* What to produce
Please write the listing below out again exactly, leaving every picture behind.

* Raw data
:::

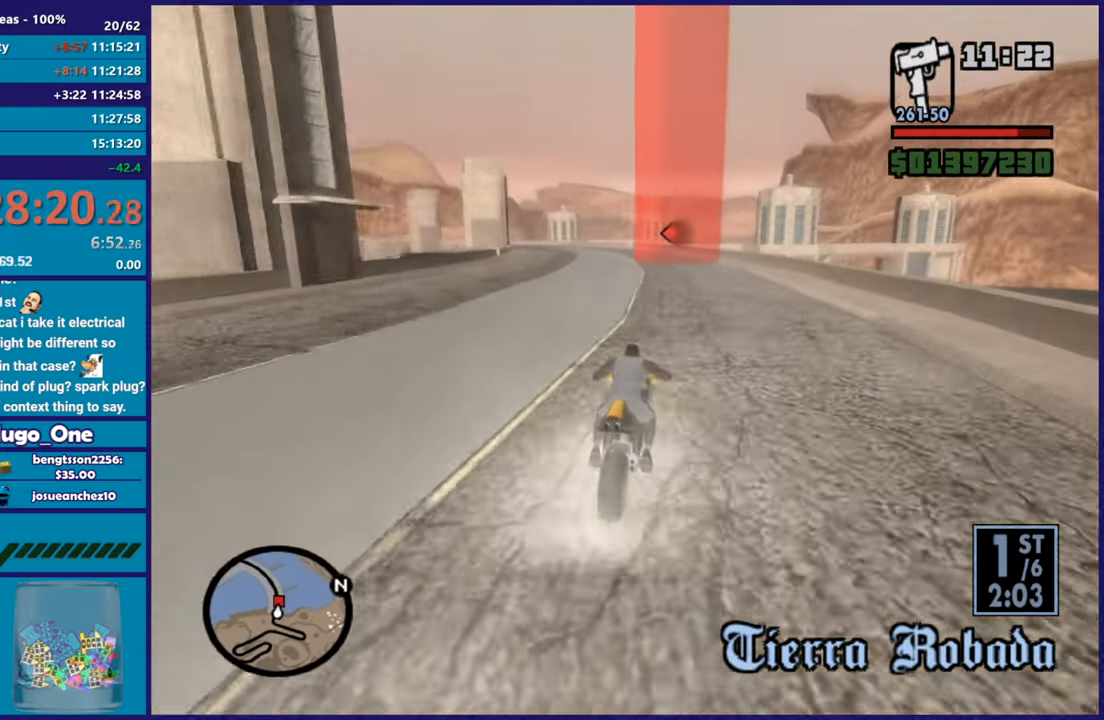
{"buttons": ["R2"], "left_stick": "center", "button_events": [[34, "R2", "down"], [301, "R2", "up"], [401, "R2", "down"]]}
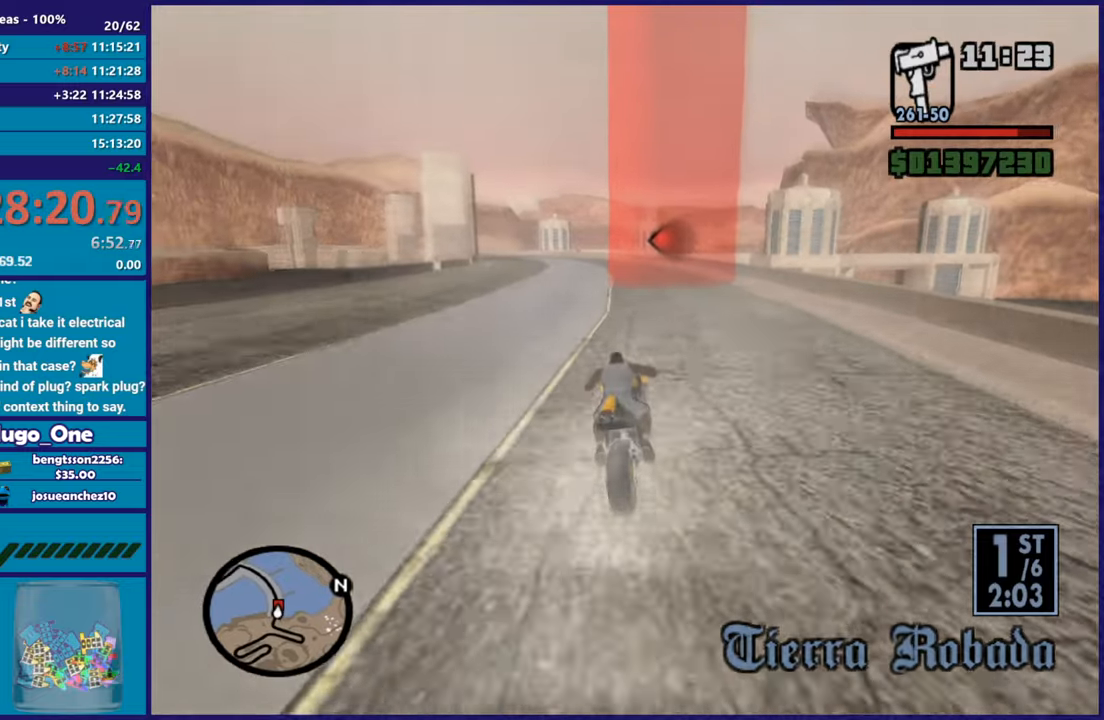
{"buttons": ["R2"], "left_stick": "up-left", "button_events": []}
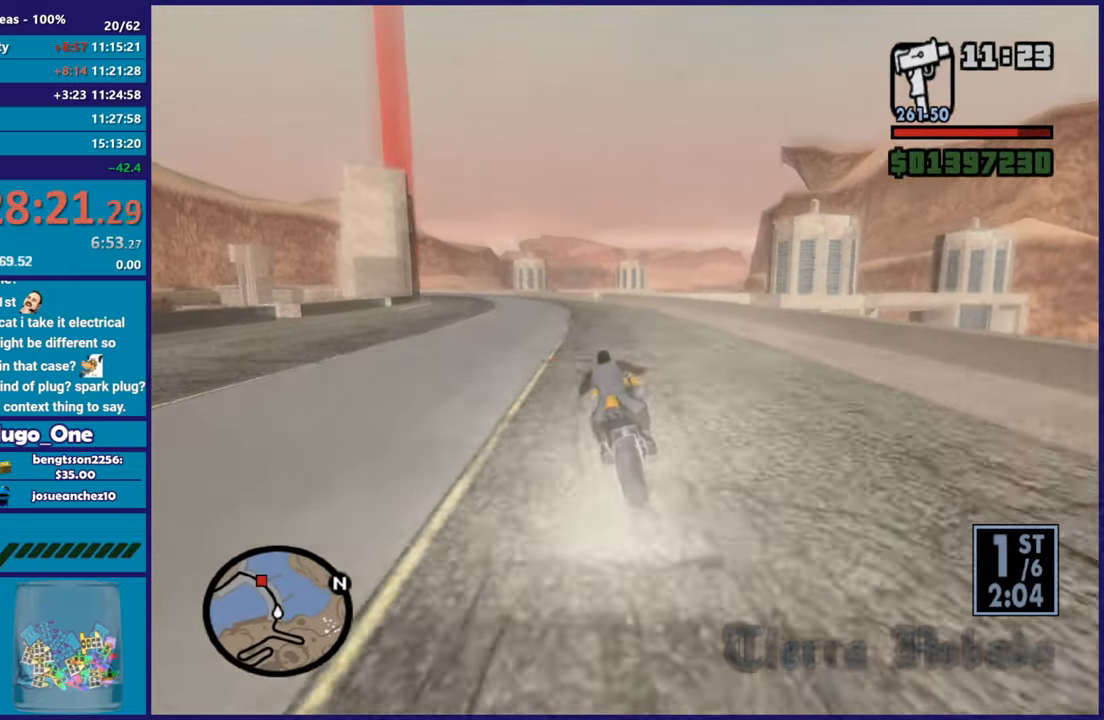
{"buttons": ["R2"], "left_stick": "left", "button_events": [[334, "R2", "up"], [401, "R2", "down"]]}
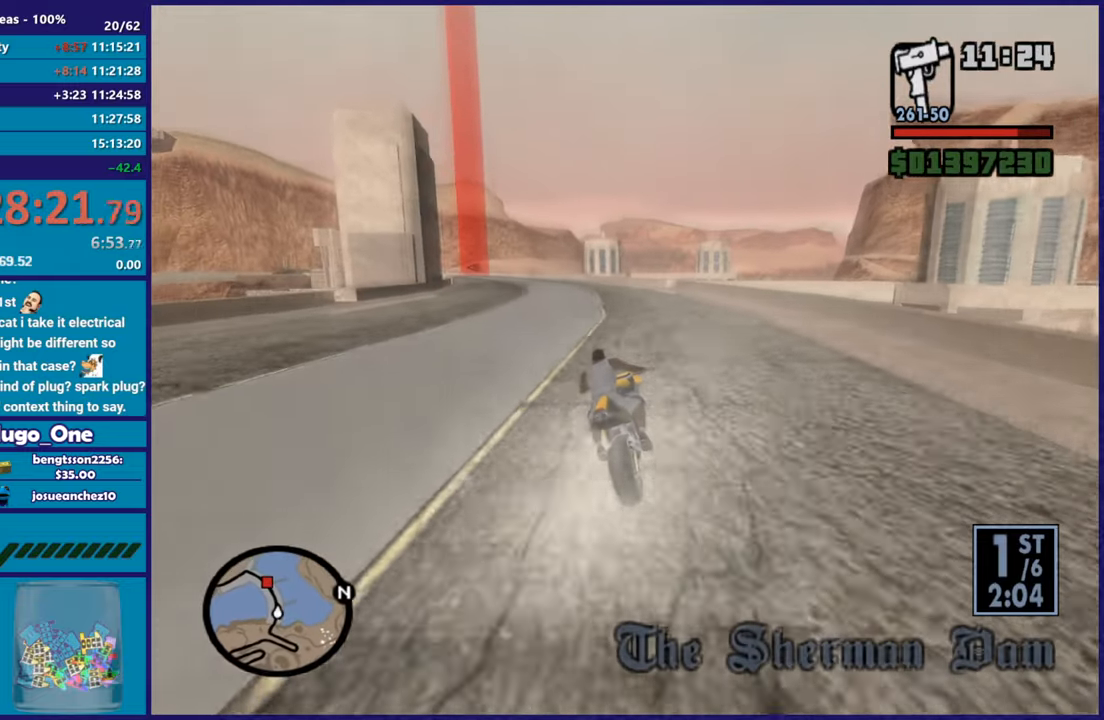
{"buttons": ["R2"], "left_stick": "up-left", "button_events": [[133, "R2", "up"], [184, "R2", "down"]]}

:::

* Answer to this exercise
{"buttons": ["R2"], "left_stick": "center", "button_events": [[34, "R2", "down"], [301, "R2", "up"], [401, "R2", "down"]]}
{"buttons": ["R2"], "left_stick": "up-left", "button_events": []}
{"buttons": ["R2"], "left_stick": "left", "button_events": [[334, "R2", "up"], [401, "R2", "down"]]}
{"buttons": ["R2"], "left_stick": "up-left", "button_events": [[133, "R2", "up"], [184, "R2", "down"]]}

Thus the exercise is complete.